Tuesday, September 17, 2013

Crime and Punishment


 
I think Alfred Hitchcock must have liked Luke. Likewise, I’m sure Luke would have been a big fan of Hitchcock’s films, many of which had twisted endings in which crime and punishment were somehow turned upside down and left us wondering what just happened. And so it is with Luke 16: 1-13. We’re convinced that the dishonest manager is finished, but is he?

Most of us have jobs that conform to specific job descriptions that are beholden to specific performance standards to which we are accountable. If our performance exceeds expectations, we are rewarded; likewise, if our performance falls short of expectations, we can be subject to remediation, probation and dismissal. Now the “dishonest manager,” as Jesus has already named him, is an “employee at will” and fired without so much as an opportunity to speak, much less redeem himself. The rich man was completely in his right to fire him for squandering his property.
So, here’s Luke’s surprise ending: instead of being punished and used as a model for bad behavior, the manager is given credit for being shrewd because he feathered his own nest by ingratiating himself to his employer’s debtors by discounting what is owed without any authorization. Instead of being thrown in jail, he was acknowledged for using his resources to provide for his future as he was forced to leave his job. I don’t think we would regard the manager as a model citizen but he was able to secure his future by establishing new friendships of those who were at one time in his debt. The dishonest manager was not respectable because he defied the law. Couldn’t the same be said for Jesus? He broke all the laws and was executed.

Jesus refused to yield to the love of power and lived the power of love by defying the hypocrisy of those who sit in judgment. He reached out with compassion to the “crooks” and “sinners” in us all, who might otherwise never feel worthy of meeting the expectations of a “harsh judge.”

Are there those we dismiss or overlook as though they have no value? How about those whose lifestyle is different from ours…do we dismiss them as having nothing worth contributing? Are they too young, too old, and too impaired to add anything to our lives and to our Church? Looking for the good in people is impossible if we treat them as having no redemptive value. 
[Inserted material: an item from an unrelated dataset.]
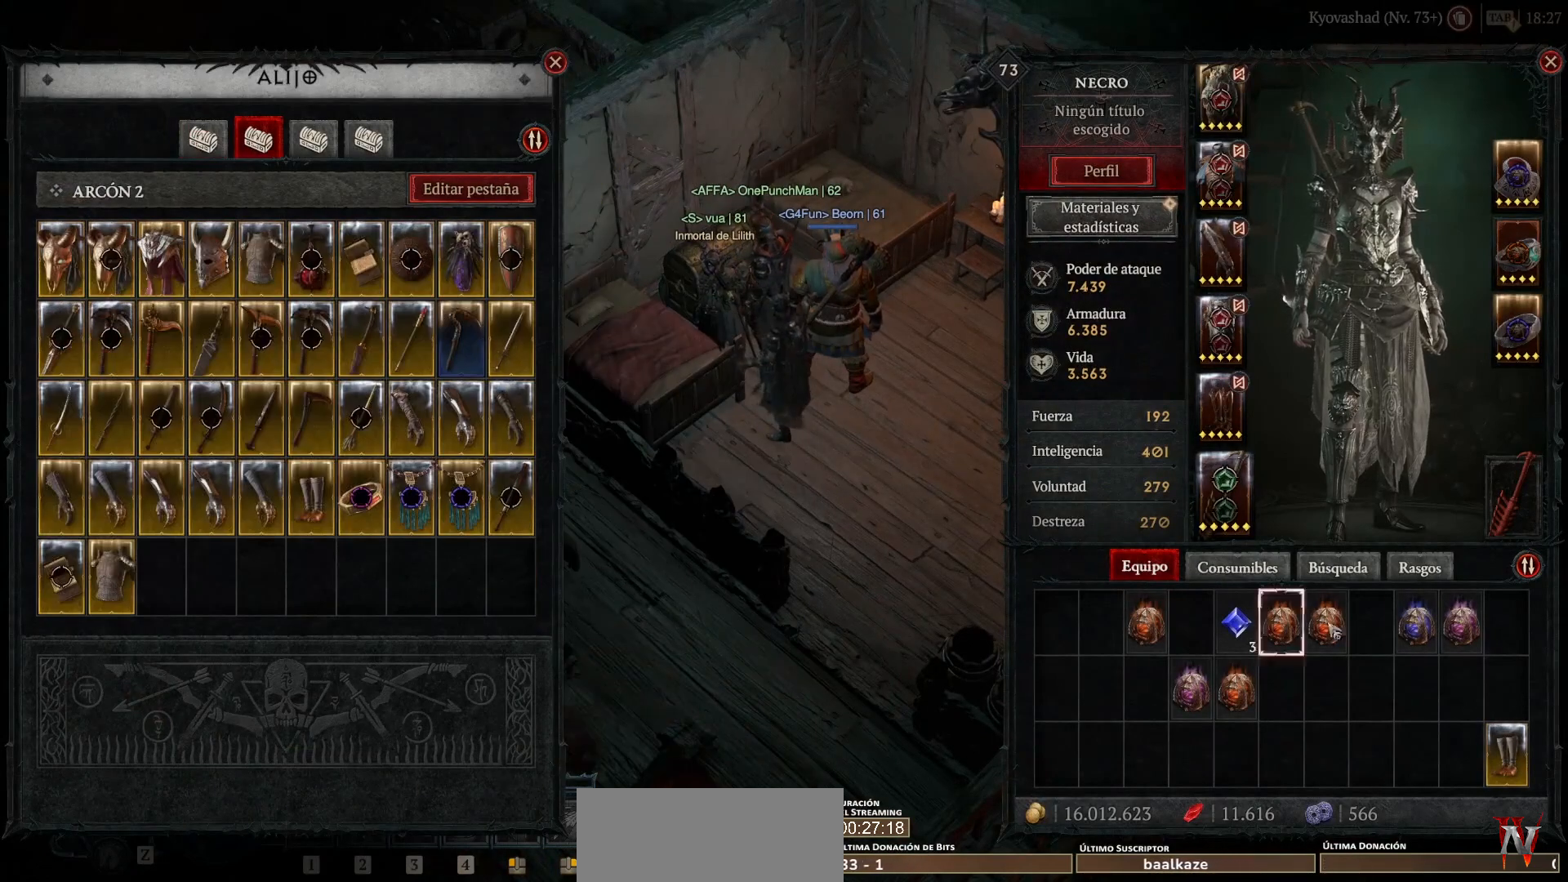
{"keys": [], "mouse": [], "events": []}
“If you judge people, you have no time to love them.” (Mother Theresa)

1 comment:

  1. Everyone marvels that Jesus could commend a crook. Jesus was a lawbreaker, as noted, but the commendation was for the way the steward ingratiated himself: He forgave debt. In Luke's version of the Lord's Prayer, the phrase is "forgive us our sins as we forgive everyone that is indebted (ophilo) to us." Forgiveness of every kind is very important in Luke's portrait of Jesus. When people forgive--even for selfish reasons-- the seeds of love start growing.